Department of Systems Biology, Columbia University, New York, New York, USA.
Department of Systems Biology, Department of Biochemistry and Molecular Biophysics, Department of Medicine, Zuckerman Mind Brain and Behavior Institute, Columbia University, New York, New York, USA.
J Biol Chem. 2021 Jan-Jun;296:100562. doi: 10.1016/j.jbc.2021.100562. Epub 2021 Mar 18.
Systems biology is a data-heavy field that focuses on systems-wide depictions of biological phenomena necessarily sacrificing a detailed characterization of individual components. As an example, genome-wide protein interaction networks are widely used in systems biology and continuously extended and refined as new sources of evidence become available. Despite the vast amount of information about individual protein structures and protein complexes that has accumulated in the past 50 years in the Protein Data Bank, the data, computational tools, and language of structural biology are not an integral part of systems biology. However, increasing effort has been devoted to this integration, and the related literature is reviewed here. Relationships between proteins that are detected via structural similarity offer a rich source of information not available from sequence similarity, and homology modeling can be used to leverage Protein Data Bank structures to produce 3D models for a significant fraction of many proteomes. A number of structure-informed genomic and cross-species (i.e., virus-host) interactomes will be described, and the unique information they provide will be illustrated with a number of examples. Tissue- and tumor-specific interactomes have also been developed through computational strategies that exploit patient information and through genetic interactions available from increasingly sensitive screens. Strategies to integrate structural information with these alternate data sources will be described. Finally, efforts to link protein structure space with chemical compound space offer novel sources of information in drug design, off-target identification, and the identification of targets for compounds found to be effective in phenotypic screens.

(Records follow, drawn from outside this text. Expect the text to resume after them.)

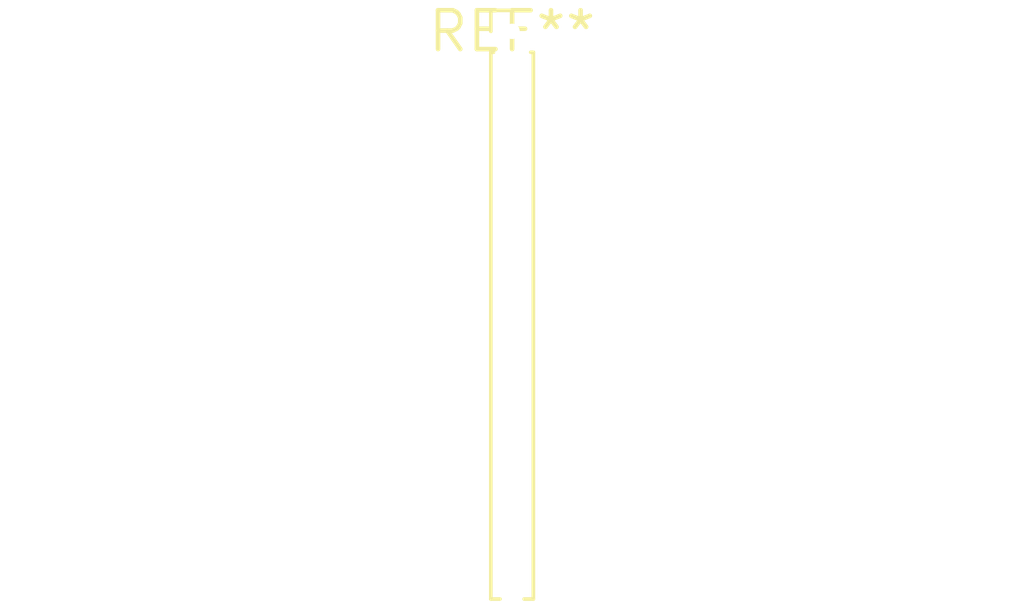
<source format=kicad_pcb>
(kicad_pcb (version 20240108) (generator pcbnew)

  (general
    (thickness 1.6)
  )

  (paper "A4")
  (layers
    (0 "F.Cu" signal)
    (31 "B.Cu" signal)
    (32 "B.Adhes" user "B.Adhesive")
    (33 "F.Adhes" user "F.Adhesive")
    (34 "B.Paste" user)
    (35 "F.Paste" user)
    (36 "B.SilkS" user "B.Silkscreen")
    (37 "F.SilkS" user "F.Silkscreen")
    (38 "B.Mask" user)
    (39 "F.Mask" user)
    (40 "Dwgs.User" user "User.Drawings")
    (41 "Cmts.User" user "User.Comments")
    (42 "Eco1.User" user "User.Eco1")
    (43 "Eco2.User" user "User.Eco2")
    (44 "Edge.Cuts" user)
    (45 "Margin" user)
    (46 "B.CrtYd" user "B.Courtyard")
    (47 "F.CrtYd" user "F.Courtyard")
    (48 "B.Fab" user)
    (49 "F.Fab" user)
    (50 "User.1" user)
    (51 "User.2" user)
    (52 "User.3" user)
    (53 "User.4" user)
    (54 "User.5" user)
    (55 "User.6" user)
    (56 "User.7" user)
    (57 "User.8" user)
    (58 "User.9" user)
  )

  (setup
    (pad_to_mask_clearance 0)
    (pcbplotparams
      (layerselection 0x00010fc_ffffffff)
      (plot_on_all_layers_selection 0x0000000_00000000)
      (disableapertmacros false)
      (usegerberextensions false)
      (usegerberattributes false)
      (usegerberadvancedattributes false)
      (creategerberjobfile false)
      (dashed_line_dash_ratio 12.000000)
      (dashed_line_gap_ratio 3.000000)
      (svgprecision 4)
      (plotframeref false)
      (viasonmask false)
      (mode 1)
      (useauxorigin false)
      (hpglpennumber 1)
      (hpglpenspeed 20)
      (hpglpendiameter 15.000000)
      (dxfpolygonmode false)
      (dxfimperialunits false)
      (dxfusepcbnewfont false)
      (psnegative false)
      (psa4output false)
      (plotreference false)
      (plotvalue false)
      (plotinvisibletext false)
      (sketchpadsonfab false)
      (subtractmaskfromsilk false)
      (outputformat 1)
      (mirror false)
      (drillshape 1)
      (scaleselection 1)
      (outputdirectory "")
    )
  )

  (net 0 "")

  (footprint "PinHeader_1x19_P1.00mm_Vertical" (layer "F.Cu") (at 0 0))

)

</source>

系统生物学是一个数据密集型领域,专注于对生物现象进行全系统描述,因此必然会牺牲对单个组件的详细描述。例如,全基因组蛋白质相互作用网络在系统生物学中被广泛应用,并随着新证据来源的出现而不断扩展和完善。尽管在过去的 50 年中,蛋白质数据库(Protein Data Bank)积累了大量关于单个蛋白质结构和蛋白质复合物的信息,但结构生物学的数据、计算工具和语言并不是系统生物学的一个组成部分。然而,人们越来越致力于实现这种整合,这里对相关文献进行了综述。通过结构相似性检测到的蛋白质之间的关系提供了丰富的信息,这些信息是序列相似性无法提供的,同源建模可以用来利用蛋白质数据库结构为许多蛋白质组的很大一部分生成 3D 模型。将描述一些结构信息丰富的基因组和跨物种(即病毒-宿主)相互作用组,并通过一些例子来说明它们提供的独特信息。还通过利用患者信息和越来越敏感的筛选获得的遗传相互作用,通过计算策略开发了组织和肿瘤特异性相互作用组。将结构信息与这些替代数据源整合的策略也将被描述。最后,将蛋白质结构空间与化学化合物空间联系起来的努力为药物设计、脱靶识别以及鉴定在表型筛选中有效的化合物的靶标提供了新的信息来源。